Les faiblesses de la méthode
                L’ABC tend à ne considérer que le présent dans son évaluation et distribution des coûts aux produits.  Il ne prend pas en comptes tous les coûts ‘éventuels’ (voir figure 1) pouvant survenir à un moment ou un autre de la vie du produit.  Une possibilité de résolution de cette faiblesse réside dans l’utilisation superposée de deux méthodes : L’ABC et la méthode du cycle de vie, la deuxième permettant une vision future en incluant les coûts ‘éventuels’ et ceux moins tangibles[10].

              Cette faiblesse peut donc être atténuée par l’association à une deuxième méthode.  Cependant d’autres enjeux demeurent.  La mise en place d’une comptabilité par activités est complexe, demande du temps, une analyse et une connaissance poussée des processus, ce qui signifie des coûts élevés.  Cet outil demande aussi la présence d’un système d’information assez performant qui permettra l’obtention des statistiques et inducteurs nécessaires.  Bien que cet outil semble très efficace, il faut se question sur la nature des activités de l’entreprise, sa taille et son besoin réel d’isoler les coûts environnementaux.  Si cet outil n’était pas déjà au centre de la gestion et distribution des coûts traditionnels, doit-on réellement chambouler toute l’entreprise en vue d’isoler un type de coût en particulier?  Les modes font naître parfois des besoins futiles… Ce pourrait bien être le cas ici.

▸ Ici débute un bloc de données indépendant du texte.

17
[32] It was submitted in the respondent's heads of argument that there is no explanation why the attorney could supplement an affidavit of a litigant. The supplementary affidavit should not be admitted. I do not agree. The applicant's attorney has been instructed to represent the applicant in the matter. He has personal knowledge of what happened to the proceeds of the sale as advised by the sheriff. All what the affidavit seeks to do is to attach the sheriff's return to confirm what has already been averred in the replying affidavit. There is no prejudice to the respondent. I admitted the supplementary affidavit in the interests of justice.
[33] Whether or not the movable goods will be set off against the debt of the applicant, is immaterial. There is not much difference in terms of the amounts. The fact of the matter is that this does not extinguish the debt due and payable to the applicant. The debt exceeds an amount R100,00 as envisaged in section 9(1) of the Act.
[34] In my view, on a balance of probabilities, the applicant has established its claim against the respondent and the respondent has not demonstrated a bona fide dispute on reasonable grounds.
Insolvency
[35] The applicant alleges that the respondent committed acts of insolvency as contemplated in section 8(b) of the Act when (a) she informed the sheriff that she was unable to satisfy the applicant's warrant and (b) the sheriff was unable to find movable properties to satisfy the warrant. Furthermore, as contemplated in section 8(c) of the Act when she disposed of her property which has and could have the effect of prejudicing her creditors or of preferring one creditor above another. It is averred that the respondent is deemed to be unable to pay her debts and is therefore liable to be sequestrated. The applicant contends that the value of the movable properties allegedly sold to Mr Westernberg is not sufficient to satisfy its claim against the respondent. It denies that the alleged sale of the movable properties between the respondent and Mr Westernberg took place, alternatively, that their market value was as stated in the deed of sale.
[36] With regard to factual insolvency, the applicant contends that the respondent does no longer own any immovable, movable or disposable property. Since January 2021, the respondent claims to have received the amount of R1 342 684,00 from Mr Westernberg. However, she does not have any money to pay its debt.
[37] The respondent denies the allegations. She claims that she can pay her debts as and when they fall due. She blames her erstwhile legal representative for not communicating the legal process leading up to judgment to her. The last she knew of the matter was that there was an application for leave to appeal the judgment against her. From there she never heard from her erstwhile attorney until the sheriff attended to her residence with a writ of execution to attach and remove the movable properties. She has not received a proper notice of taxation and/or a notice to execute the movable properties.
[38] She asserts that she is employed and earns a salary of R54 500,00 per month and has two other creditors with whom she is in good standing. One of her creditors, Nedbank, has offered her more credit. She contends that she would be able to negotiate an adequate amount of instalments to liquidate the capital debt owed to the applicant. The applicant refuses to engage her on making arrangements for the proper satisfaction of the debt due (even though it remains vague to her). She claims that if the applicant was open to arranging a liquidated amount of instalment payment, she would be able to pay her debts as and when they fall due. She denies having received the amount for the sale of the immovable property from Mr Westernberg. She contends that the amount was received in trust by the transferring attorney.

[1] Henri, Jean-François, cours Gestion des coûts environnementaux, HEC Montréal, 2011
[2] CMA Canada, Outils et techniques de comptabilité environnementale appliqués aux decisions de gestion, 1999, 31 pages
[3] CMA Canada, Outils et techniques de comptabilité environnementale appliqués aux decisions de gestion, 1999, 31 pages
[4] Doody, Helenne, La durabilité environnementale: outils et techniques, CMA Canada, 2010, 82 pages.

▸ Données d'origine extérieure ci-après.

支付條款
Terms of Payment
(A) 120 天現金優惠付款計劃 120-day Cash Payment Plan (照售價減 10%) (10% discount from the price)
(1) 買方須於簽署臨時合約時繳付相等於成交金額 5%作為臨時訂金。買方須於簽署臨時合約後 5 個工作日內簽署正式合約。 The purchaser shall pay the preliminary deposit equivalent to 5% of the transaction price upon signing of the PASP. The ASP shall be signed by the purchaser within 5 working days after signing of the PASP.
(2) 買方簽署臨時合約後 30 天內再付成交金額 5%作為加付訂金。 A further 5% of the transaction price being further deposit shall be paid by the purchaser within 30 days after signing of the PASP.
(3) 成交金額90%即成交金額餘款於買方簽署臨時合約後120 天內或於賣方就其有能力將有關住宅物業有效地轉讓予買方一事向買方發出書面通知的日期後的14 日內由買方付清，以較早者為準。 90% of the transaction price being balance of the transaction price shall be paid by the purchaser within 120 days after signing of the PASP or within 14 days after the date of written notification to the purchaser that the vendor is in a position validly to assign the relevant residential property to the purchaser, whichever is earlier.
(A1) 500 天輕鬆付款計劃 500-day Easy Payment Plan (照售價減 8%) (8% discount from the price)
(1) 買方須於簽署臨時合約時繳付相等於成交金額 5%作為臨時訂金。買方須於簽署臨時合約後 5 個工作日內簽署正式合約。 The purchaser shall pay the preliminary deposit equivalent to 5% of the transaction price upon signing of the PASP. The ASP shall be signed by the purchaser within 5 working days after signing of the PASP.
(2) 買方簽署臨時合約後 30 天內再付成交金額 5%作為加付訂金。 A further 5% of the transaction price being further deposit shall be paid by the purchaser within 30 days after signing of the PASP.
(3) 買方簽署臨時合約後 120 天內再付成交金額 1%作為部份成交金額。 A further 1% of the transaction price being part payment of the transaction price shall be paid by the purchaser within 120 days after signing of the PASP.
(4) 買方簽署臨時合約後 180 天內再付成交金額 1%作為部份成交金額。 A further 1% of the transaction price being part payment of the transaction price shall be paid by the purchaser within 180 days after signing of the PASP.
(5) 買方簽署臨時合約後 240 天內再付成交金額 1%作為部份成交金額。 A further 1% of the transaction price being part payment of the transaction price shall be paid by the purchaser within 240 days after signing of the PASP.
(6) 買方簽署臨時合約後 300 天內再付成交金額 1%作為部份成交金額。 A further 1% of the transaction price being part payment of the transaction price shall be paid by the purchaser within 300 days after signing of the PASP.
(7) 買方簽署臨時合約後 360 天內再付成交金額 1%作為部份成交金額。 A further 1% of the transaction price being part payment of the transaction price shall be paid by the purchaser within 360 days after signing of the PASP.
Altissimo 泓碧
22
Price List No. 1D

[5] Rannou, Clémence & Henri, Jean-François, The better way to measure, CMA Management, june/july 2010, p.29-32.
[6] Nations Unies, Environmental management accounting procedures and principles, 2001, New-York, 144 p.

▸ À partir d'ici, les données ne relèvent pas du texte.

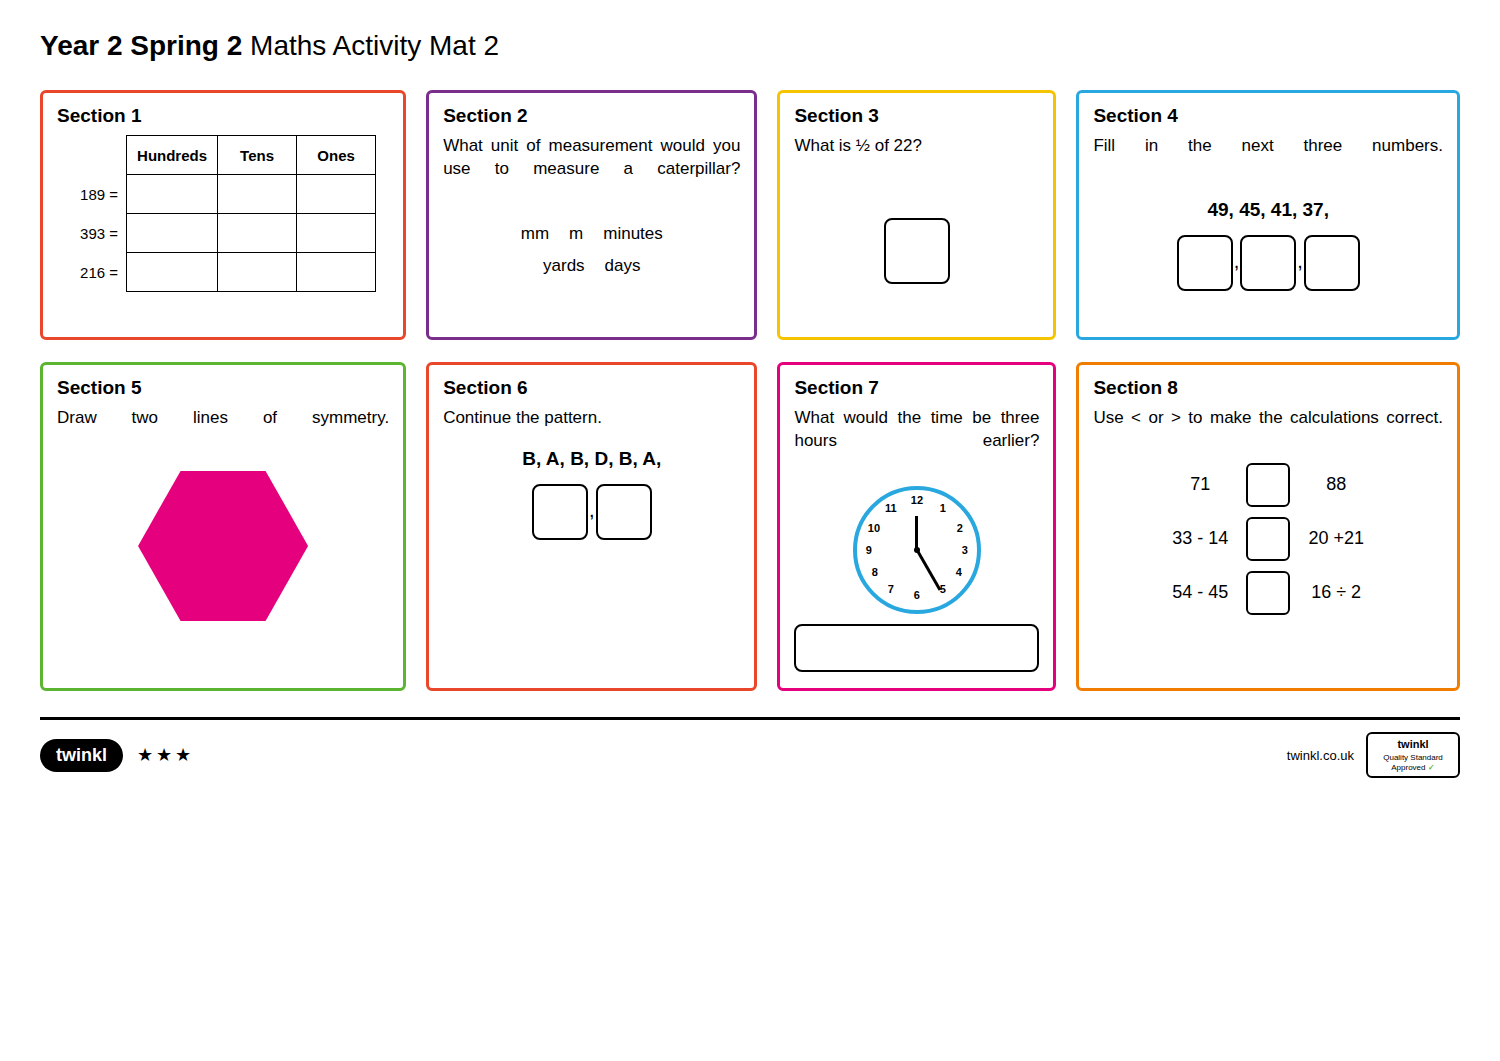Year 2 Spring 2 Maths Activity Mat 2
Section 1
| | Hundreds | Tens | Ones |
| --- | --- | --- | --- |
| 189 = | | | |
| 393 = | | | |
| 216 = | | | |
Section 2
What unit of measurement would you use to measure a caterpillar?
mm mminutes
yards days
Section 3
What is ½ of 22?
Section 4
Fill in the next three numbers.
49, 45, 41, 37,
, ,
Section 5
Draw two lines of symmetry.
Section 6
Continue the pattern.
B, A, B, D, B, A,
,
Section 7
What would the time be three hours earlier?
12 1 2 3 4 5 6 7 8 9 10 11
Section 8
Use < or > to make the calculations correct.
71 88
33 - 14 20 +21
54 - 45 16 ÷ 2
twinkl ★★★
twinkl.co.uk
twinkl Quality Standard
Approved ✓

[7] Michaud, Marc-Olivier, L’Émergence de la comptabilité environnementale: evaluation des pratiques et des perspectives, Université de Sherbrooke, janvier 2008, 55 pages.
[8] EPA, Environnemental accounting case studies: green accounting at AT&T, Washington, EPA 742-R-95-003, 60 p.
[9] Doody, Helenne, La durabilité environnementale: outils et techniques, CMA Canada, 2010, 82 pages.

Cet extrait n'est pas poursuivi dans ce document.